== EXERCISE DIRECTIONS ==
Rewrite every one of the rows below, putting "outline" wherever "segmentation" appears and changing nothing else.

*** DATA LISTING ***

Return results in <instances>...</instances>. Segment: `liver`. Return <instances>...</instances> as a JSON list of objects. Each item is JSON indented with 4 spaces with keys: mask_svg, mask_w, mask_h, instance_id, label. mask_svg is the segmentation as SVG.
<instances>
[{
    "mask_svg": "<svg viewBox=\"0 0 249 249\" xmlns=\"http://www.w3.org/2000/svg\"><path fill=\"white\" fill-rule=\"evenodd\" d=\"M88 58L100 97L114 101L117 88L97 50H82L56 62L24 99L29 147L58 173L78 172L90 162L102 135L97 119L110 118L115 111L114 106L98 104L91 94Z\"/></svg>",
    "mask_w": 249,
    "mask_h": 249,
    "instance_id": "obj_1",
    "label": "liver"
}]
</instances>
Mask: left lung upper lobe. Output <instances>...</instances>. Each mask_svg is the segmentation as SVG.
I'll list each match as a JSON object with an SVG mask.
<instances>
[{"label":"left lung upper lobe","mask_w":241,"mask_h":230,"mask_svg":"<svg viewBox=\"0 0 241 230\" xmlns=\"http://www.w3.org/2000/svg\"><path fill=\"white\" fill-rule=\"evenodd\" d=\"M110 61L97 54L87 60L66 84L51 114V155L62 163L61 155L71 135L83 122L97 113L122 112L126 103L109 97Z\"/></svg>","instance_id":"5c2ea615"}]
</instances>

***

== WRITTEN SOLUTION ==
Return results in <instances>...</instances>. Segment: `liver`. Return <instances>...</instances> as a JSON list of objects. Each item is JSON indented with 4 spaces with keys: mask_svg, mask_w, mask_h, instance_id, label. mask_svg is the outline as SVG.
<instances>
[{
    "mask_svg": "<svg viewBox=\"0 0 249 249\" xmlns=\"http://www.w3.org/2000/svg\"><path fill=\"white\" fill-rule=\"evenodd\" d=\"M88 58L100 97L114 101L117 88L97 50H82L56 62L24 99L29 147L58 173L78 172L90 162L102 135L97 119L110 118L115 111L114 106L98 104L91 94Z\"/></svg>",
    "mask_w": 249,
    "mask_h": 249,
    "instance_id": "obj_1",
    "label": "liver"
}]
</instances>
Mask: left lung upper lobe. Output <instances>...</instances>. Each mask_svg is the outline as SVG.
I'll list each match as a JSON object with an SVG mask.
<instances>
[{"label":"left lung upper lobe","mask_w":241,"mask_h":230,"mask_svg":"<svg viewBox=\"0 0 241 230\" xmlns=\"http://www.w3.org/2000/svg\"><path fill=\"white\" fill-rule=\"evenodd\" d=\"M110 61L97 54L87 60L66 84L51 114V155L62 163L61 155L71 135L83 122L97 113L122 112L126 103L109 97Z\"/></svg>","instance_id":"5c2ea615"}]
</instances>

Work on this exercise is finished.